The localStorage keys (ID_TOKEN, KEYCLOAK_INFO, USERNAME, ISADMIN) live in src/utils/config/defaults.js. src/utils/IsVisibleToUser.js reads KEYCLOAK_INFO when evaluating showForKeycloakUsers and hideForKeycloakUsers rules.

Server side​

services/auth-oidc.js contains the entire server-side auth surface, in five small pieces:

  • loadOidcSettings() reads auth.keycloak (or auth.oidc) at boot and returns a normalised { issuer, clientId, adminGroup, adminRole }. For Keycloak the issuer is <serverUrl>/realms/<realm>.
  • createOidcMiddleware() returns a Connect middleware. Permissive on no-token requests so the SPA can bootstrap; otherwise it verifies the Bearer token against the realm's JWKS using jose. Checks cover signature, issuer (against the canonical value from the discovery doc), audience (must equal clientId), and expiry, with a 30-second clock-skew tolerance. Sets req.auth = { user, isAdmin, claims } on success, 401 on failure.
  • getIssuerContext() lazily fetches .well-known/openid-configuration on first use and wraps jwks_uri in createRemoteJWKSet, which handles JWKS caching and on-demand key rotation. The result is memoised per-issuer for the life of the process.
  • deriveIsAdmin() checks the token's groups claim against adminGroup, and the union of realm_access.roles and resource_access.<clientId>.roles against adminRole. Either match returns true.
  • maybeBootstrapConfig() is the stripped-response helper.
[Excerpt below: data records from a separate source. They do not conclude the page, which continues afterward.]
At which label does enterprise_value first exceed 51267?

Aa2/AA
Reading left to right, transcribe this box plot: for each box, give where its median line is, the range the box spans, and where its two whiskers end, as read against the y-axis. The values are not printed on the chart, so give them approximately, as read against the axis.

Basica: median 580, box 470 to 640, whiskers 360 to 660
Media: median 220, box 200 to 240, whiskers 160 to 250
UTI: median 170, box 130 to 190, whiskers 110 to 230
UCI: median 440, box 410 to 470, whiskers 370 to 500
When auth is configured, guest access is off, and an unauthenticated request hits the root /conf.yml, it returns a minimal copy with only appConfig.auth, appConfig.enableServiceWorker, and a pageInfo.title of Login | <your title>. Sections, items, hostnames and any other secrets never leave the server.

services/app.js wires it all together. The middleware mounts as protectConfig in front of every YAML route and config-mutating route. The /*.yml handler sets Cache-Control: private, no-store and Vary: Authorization whenever auth is configured (so intermediate caches can never mix auth states), then calls maybeBootstrapConfig; a stripped result is sent as-is, otherwise res.sendFile serves the full file. POST /config-manager/save is additionally guarded by requireAdmin, which returns 401 if req.auth is unset and 403 if req.auth.isAdmin is false.

Why the mapper matters​

The server's admin check reads from the id_token only. Keycloak's default mapper adds realm roles to the access token but not the id token, so without the Step 2 Add to ID token toggle, realm_access.roles is absent and every user is treated as non-admin. The same applies to groups if you use adminGroup instead. This is the single most common cause of "logged in fine, but can't save changes".